Robison T W, Zhou H, Kim K J
Department of Molecular Pharmacology, Will Rogers Institute Pulmonary Research Center; University of Southern California, Los Angeles 90033, USA.
Environ Health Perspect. 1996 Aug;104(8):852-6. doi: 10.1289/ehp.96104852.
Pulmonary injury from nitrogen dioxide (NO2) may in part be related to the generation of aldehydic compounds, which bind with cellular proteins and subsequently impair or inhibit cell function. We examined the generation of aldehydes from guinea pig tracheobronchial epithelial (GPTE) cell monolayers exposed to NO2. With the use of dinitrophenylhydrazine (DNP) to derivatize aldehydic compounds, glycolaldehyde, a two carbon alpha-hydroxyaldehyde, was identified in elevated levels in the basolateral fluid from monolayers exposed to NO2. DNP-glycolaldehyde levels were 81.2 +/- 2.7 and 234.0 +/- 42.6 nM in response to a 1-hr exposure to 1 and 5 ppm NO2, respectively, as compared to an air-control value of 20.3 +/- 6.8 nM. Taking into account dilution and reactivity, cellular glycolaldehyde levels could have reached as high as 3 mM for the 60-min exposure period (i.e., 0.05 mM/min).
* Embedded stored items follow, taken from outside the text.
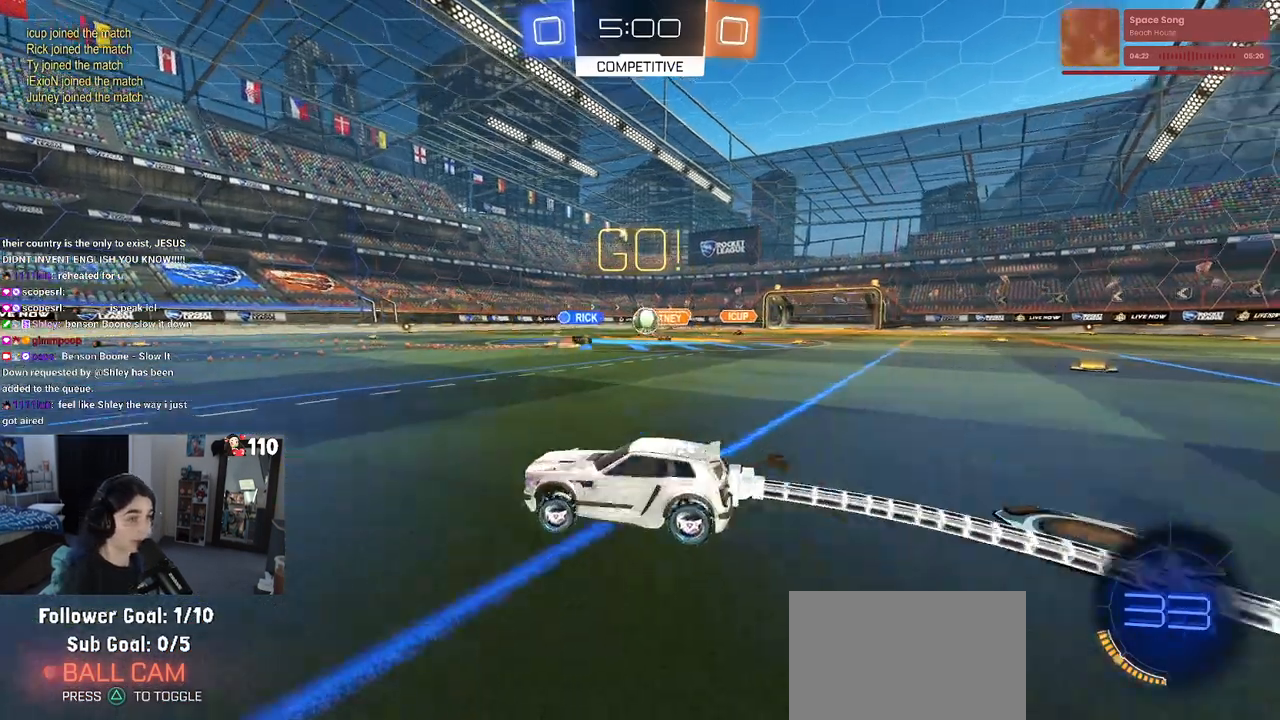
{"buttons": ["R2"], "left_stick": "up-left", "right_stick": "center", "events": [[67, "left_stick", "center"], [233, "R1", "up"], [367, "R2", "up"], [500, "R2", "down"], [500, "left_stick", "up-left"]]}
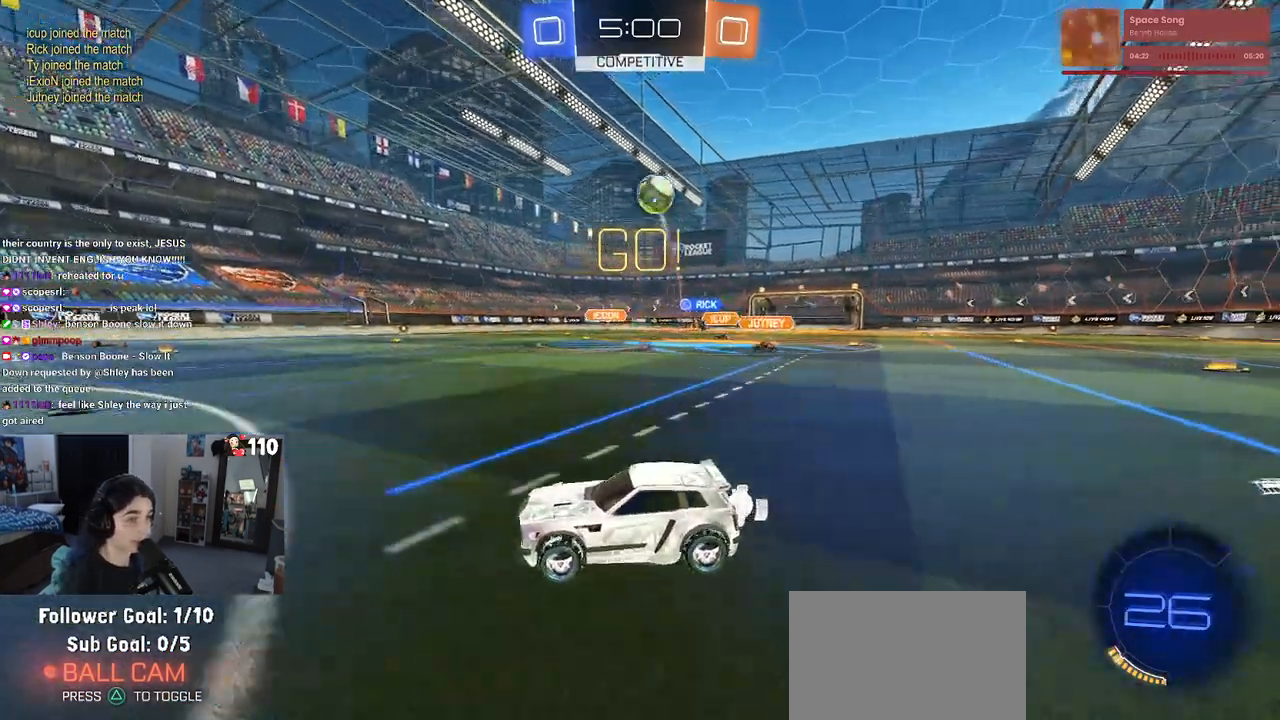
{"buttons": ["TRIANGLE", "R2"], "left_stick": "center", "right_stick": "center", "events": [[133, "left_stick", "center"], [217, "left_stick", "left"], [333, "left_stick", "center"], [467, "TRIANGLE", "down"]]}
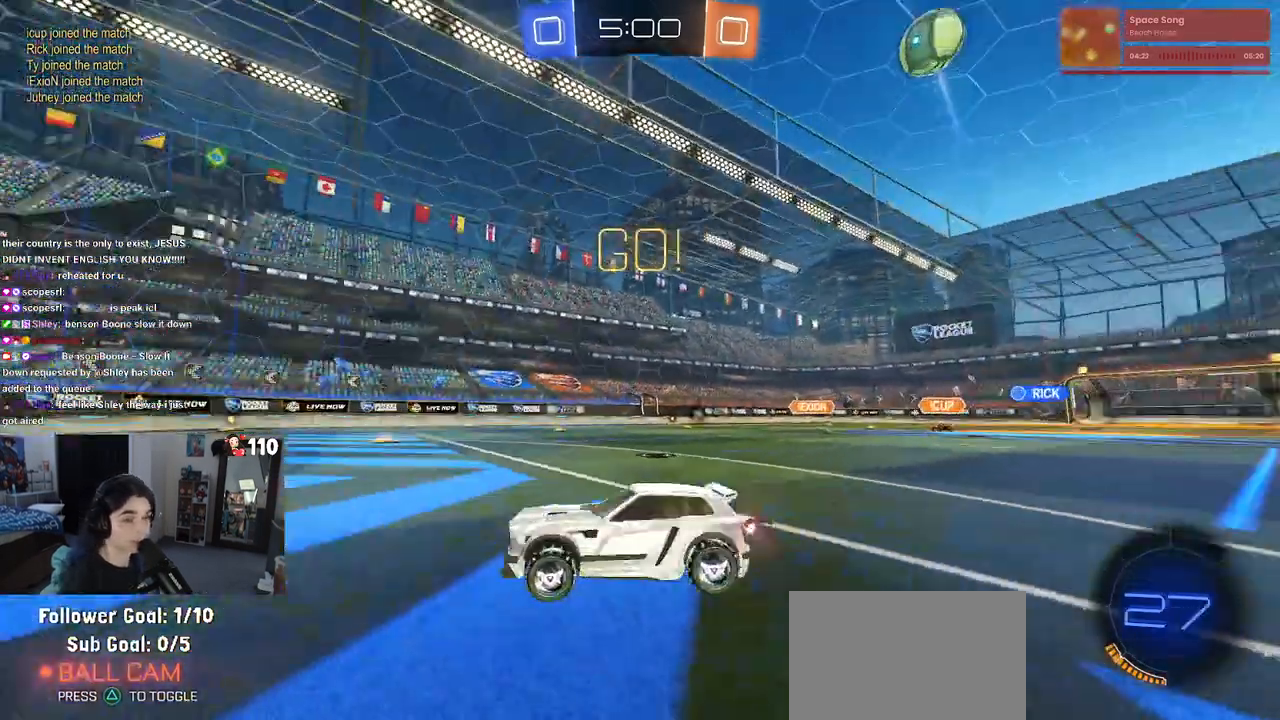
{"buttons": ["TRIANGLE", "R2"], "left_stick": "center", "right_stick": "center", "events": [[67, "TRIANGLE", "up"], [67, "left_stick", "right"], [333, "left_stick", "center"], [400, "TRIANGLE", "down"]]}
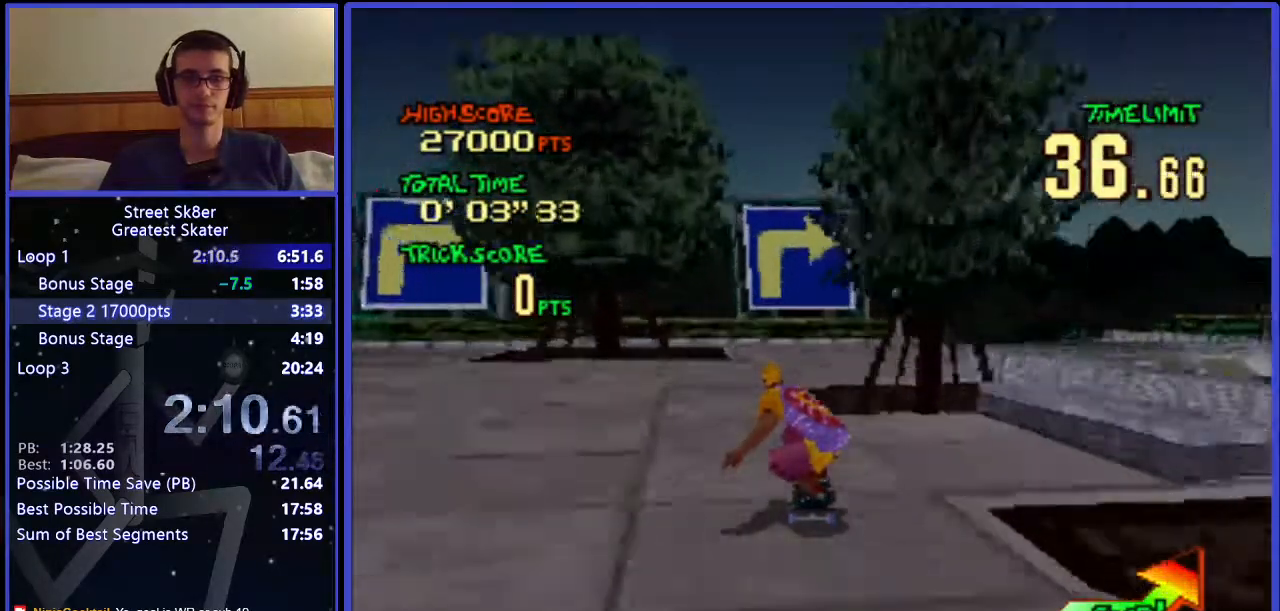
Gameplay with keyboard; each line is a JSON object with the keys held at the frame after it. "events" lists presses ("down") and releases ("up") of ".", "/", "0", "1", "2", "3", "4", "5", "6", "7", "8", "9", "a", "alt_l", "alt_r", "b", "backslash", "backspace", "c", "caps_lock", "comma", "ctrl_l", "ctrl_r", "d", "down", "e", "equals", "f", "g", "h", "i", "j", "k", "l", "lbracket", "left", "m", "minus", "n", "o", "p", "q", "quote", "r", "rbracket", "return", "right", "s", "semicolon", "shift_l", "shift_r", "space", "super", "t", "tab", "tilde", "u", "up", "v", "w", "x", "y" and "z" between this image and that frame as [ms after this image, input, new state], when the widget could be followed in between. No other keys are recorded. Mouse input is not recorded.
{"keys": ["w"], "events": [[367, "right", "up"]]}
The effects of exogenous glycolaldehyde on GPTE ouabain-sensitive basolateral 86Rb uptake (an index of Na+,K(+)-ATPase activity) were examined and compared with the actions of NO2 exposure. Bolus addition of glycolaldehyde to the basolateral fluid at concentrations > or = 5 mM led to an inhibition of ouabain-sensitive 86Rb uptake, while lower concentrations had no effect. the effects of exogenous glycolaldehyde differ from NO2 exposure, which led to a sustained elevation of ouabain-sensitive 86Rb uptake with presumed generation of glycolaldehyde at a continuous low level. Glycolaldehyde does not appear to play a significant role in the acute alterations of sodium pump activity, suggesting that the NO2-induced changes in Na+,K(+)-ATPase activity of GPTE monolayers probably are further mediated by other lipid peroxidation products/oxidation processes yet to be identified.
二氧化氮(NO₂)造成的肺损伤可能部分与醛类化合物的生成有关,醛类化合物会与细胞蛋白结合,进而损害或抑制细胞功能。我们研究了暴露于NO₂的豚鼠气管支气管上皮(GPTE)细胞单层中醛类的生成情况。使用二硝基苯肼(DNP)对醛类化合物进行衍生化处理后,在暴露于NO₂的细胞单层基底外侧液中,二碳α-羟基醛乙醇醛的水平显著升高。与空气对照值20.3±6.8 nM相比,暴露于1 ppm和5 ppm NO₂ 1小时后,DNP-乙醇醛水平分别为81.2±2.7 nM和234.0±42.6 nM。考虑到稀释和反应活性,在60分钟的暴露期内,细胞内乙醇醛水平可能高达3 mM(即0.05 mM/分钟)。研究了外源性乙醇醛对GPTE哇巴因敏感的基底外侧⁸⁶Rb摄取(Na⁺,K⁺-ATP酶活性指标)的影响,并与NO₂暴露的作用进行了比较。向基底外侧液中一次性加入浓度≥5 mM的乙醇醛会导致哇巴因敏感的⁸⁶Rb摄取受到抑制,而较低浓度则无此作用。外源性乙醇醛的作用与NO₂暴露不同,NO₂暴露会导致哇巴因敏感的⁸⁶Rb摄取持续升高,推测是由于持续产生低水平的乙醇醛。乙醇醛似乎在钠泵活性的急性改变中不起重要作用,这表明NO₂诱导的GPTE细胞单层Na⁺,K⁺-ATP酶活性变化可能进一步由其他尚未确定的脂质过氧化产物/氧化过程介导。